O relatório do Migration Policy Institute destaca que o governo Trump reduziu consideravelmente as entradas ilegais na fronteira sul dos EUA e renovou esforços para fiscalizar internamente os imigrantes em situação irregular, dentro do que ficou conhecido como a "política de tolerância zero".
Em 2018, enquanto milhares de famílias da América Central cruzavam a fronteira sul dos EUA em busca de asilo, o Departamento de Justiça ordenou a prisão de qualquer pessoa que entrasse sem autorização. Isso forçou a separação de centenas de famílias e a remoção de crianças, em alguns casos de colo, de seus pais. Mais de 5 mil crianças, incluindo brasileiras, foram separadas e hoje pelo menos 545 continuam em centros de detenções sem que suas famílias tenham sido localizadas.
Após apresentar grande número de opções para lidar com o aumento das chegadas na fronteira com o México, em 2019, o Departamento de Segurança Interna instituiu uma combinação de políticas interligadas que limitaram o asilo na fronteira e, em conjunto com o aumento da fiscalização no México - após ameaças de tarifar seus produtos -, reduziram as entradas ilegais nos EUA.

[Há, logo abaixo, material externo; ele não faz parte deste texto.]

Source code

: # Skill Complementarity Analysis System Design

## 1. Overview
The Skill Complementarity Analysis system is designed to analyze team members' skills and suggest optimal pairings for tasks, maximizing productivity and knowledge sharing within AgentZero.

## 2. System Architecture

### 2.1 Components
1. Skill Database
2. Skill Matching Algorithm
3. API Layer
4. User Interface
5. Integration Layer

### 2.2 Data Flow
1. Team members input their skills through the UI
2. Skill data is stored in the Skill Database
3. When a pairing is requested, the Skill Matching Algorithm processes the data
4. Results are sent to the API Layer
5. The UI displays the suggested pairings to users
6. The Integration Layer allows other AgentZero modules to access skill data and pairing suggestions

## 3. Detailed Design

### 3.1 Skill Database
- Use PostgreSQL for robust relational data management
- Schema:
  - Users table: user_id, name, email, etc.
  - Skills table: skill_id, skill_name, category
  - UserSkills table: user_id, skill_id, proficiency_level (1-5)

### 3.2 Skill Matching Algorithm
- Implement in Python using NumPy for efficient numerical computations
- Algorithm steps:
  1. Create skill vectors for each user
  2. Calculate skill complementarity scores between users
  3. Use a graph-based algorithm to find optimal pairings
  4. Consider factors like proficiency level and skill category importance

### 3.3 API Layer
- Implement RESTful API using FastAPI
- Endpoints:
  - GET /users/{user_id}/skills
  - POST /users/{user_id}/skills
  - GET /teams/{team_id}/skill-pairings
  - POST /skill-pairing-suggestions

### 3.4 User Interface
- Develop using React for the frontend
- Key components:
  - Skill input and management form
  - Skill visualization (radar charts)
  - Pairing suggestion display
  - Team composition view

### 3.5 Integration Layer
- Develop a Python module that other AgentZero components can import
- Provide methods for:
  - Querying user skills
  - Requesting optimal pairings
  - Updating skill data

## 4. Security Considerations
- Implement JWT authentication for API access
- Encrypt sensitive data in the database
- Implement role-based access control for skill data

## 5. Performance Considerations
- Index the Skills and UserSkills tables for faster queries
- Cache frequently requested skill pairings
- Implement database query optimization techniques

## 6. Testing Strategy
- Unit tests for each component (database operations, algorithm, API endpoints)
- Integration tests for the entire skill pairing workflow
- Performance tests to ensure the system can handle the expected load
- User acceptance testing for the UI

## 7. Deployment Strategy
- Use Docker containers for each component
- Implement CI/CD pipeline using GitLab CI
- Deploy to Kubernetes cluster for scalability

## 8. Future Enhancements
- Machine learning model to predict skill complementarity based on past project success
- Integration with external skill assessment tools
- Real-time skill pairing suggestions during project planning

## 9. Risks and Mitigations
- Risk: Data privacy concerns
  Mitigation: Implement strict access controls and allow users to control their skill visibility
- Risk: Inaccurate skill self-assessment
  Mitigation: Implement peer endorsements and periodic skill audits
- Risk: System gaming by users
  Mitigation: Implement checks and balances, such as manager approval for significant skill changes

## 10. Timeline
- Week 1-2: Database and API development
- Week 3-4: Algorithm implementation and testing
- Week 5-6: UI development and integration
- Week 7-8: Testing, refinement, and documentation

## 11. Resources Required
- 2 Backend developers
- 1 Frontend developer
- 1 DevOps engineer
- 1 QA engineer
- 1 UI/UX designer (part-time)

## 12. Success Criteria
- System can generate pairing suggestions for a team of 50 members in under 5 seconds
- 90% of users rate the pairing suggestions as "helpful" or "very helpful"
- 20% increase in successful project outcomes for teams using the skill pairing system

As políticas bloquearam o acesso ou elegibilidade para a grande maioria dos requerentes de asilo nos EUA. E, embora as apreensões na fronteira sul, em 2019, tenham atingido o nível anual mais alto em 12 anos, a partir de junho daquele ano as apreensões caíram drasticamente. Neste ano, a pandemia deu ao governo a oportunidade de fechar ainda mais a fronteira.

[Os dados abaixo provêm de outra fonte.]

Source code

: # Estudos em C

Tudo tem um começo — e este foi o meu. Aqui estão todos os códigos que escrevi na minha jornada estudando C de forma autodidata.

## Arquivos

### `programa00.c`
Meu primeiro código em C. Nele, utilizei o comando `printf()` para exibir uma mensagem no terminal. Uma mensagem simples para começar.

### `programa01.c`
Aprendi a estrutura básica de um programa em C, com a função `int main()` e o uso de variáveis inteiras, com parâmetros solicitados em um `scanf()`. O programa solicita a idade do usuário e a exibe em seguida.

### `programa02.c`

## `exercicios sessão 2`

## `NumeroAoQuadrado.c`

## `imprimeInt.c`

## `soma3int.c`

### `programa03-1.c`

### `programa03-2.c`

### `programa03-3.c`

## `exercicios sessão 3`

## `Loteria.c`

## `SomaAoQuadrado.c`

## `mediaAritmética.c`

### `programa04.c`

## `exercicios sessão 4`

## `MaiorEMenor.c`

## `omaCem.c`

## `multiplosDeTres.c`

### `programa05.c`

Além dos latinos, cidadãos de países de maioria muçulmana foram afetados pela política. Trump conseguiu autorização da Suprema Corte para aprovar seu veto aos muçulmanos com severas restrições à entrada de residentes de 13 países. Embora a Casa Branca tenha usado como argumento a falta de segurança nesses países, a medida reduziu o programa de refugiados, que caiu de 110 mil admissões no governo anterior para 15 mil.
As medidas, segundo Korzenny, têm funcionado como mensagem aos seguidores de Trump, por acreditar que elas ajudam o país. "Mas, em grande parte, eles desconhecem a importância do trabalho e das contribuições que os imigrantes trazem para os EUA."
Em paralelo, Trump trabalhou para reduzir a migração legal. Segundo o New York Times, o governo ameaçou demitir 70% dos funcionários dos Serviços de Cidadania e Imigração, culpando a pandemia, mas o verdadeiro problema seriam as políticas restritivas e atrasos nos pedidos de visto, que reduziram a receita das taxas de processamento que financiam a agência.
Os pedidos de residência permanente também diminuíram desde que o governo anunciou, em agosto de 2019, que rejeitaria pedidos de vistos temporários e de residência para quem tenha rendimento abaixo de certos níveis ou receba auxílios públicos. Entre os beneficiados pelo green card antes da medida, 69% tinham pelo menos uma dessas características, segundo o Migration Policy Institute.
Para especialistas, a promessa de Trump de reduzir a imigração foi alcançada, ainda que seu emblemático muro não tenha passado de 5 km construídos. Desde o início, sua ideia de fazer o México pagar pela obra pouco convenceu os americanos, com exceção de seus seguidores.
O México praticamente ignorou a alegação, e mesmo Trump parece ter abandonado a ideia. O projeto que custaria US$ 21,5 bilhões ficou ainda mais distante após os democratas retomarem a maioria na Câmara, em 2018, e se posicionarem contra. No fim daquele ano, a oposição rejeitou liberar US$ 5 bilhões do orçamento para o muro. A saída encontrada por Trump, ainda questionada legalmente, foi redirecionar dinheiro da Defesa e de outros fundos para a obra.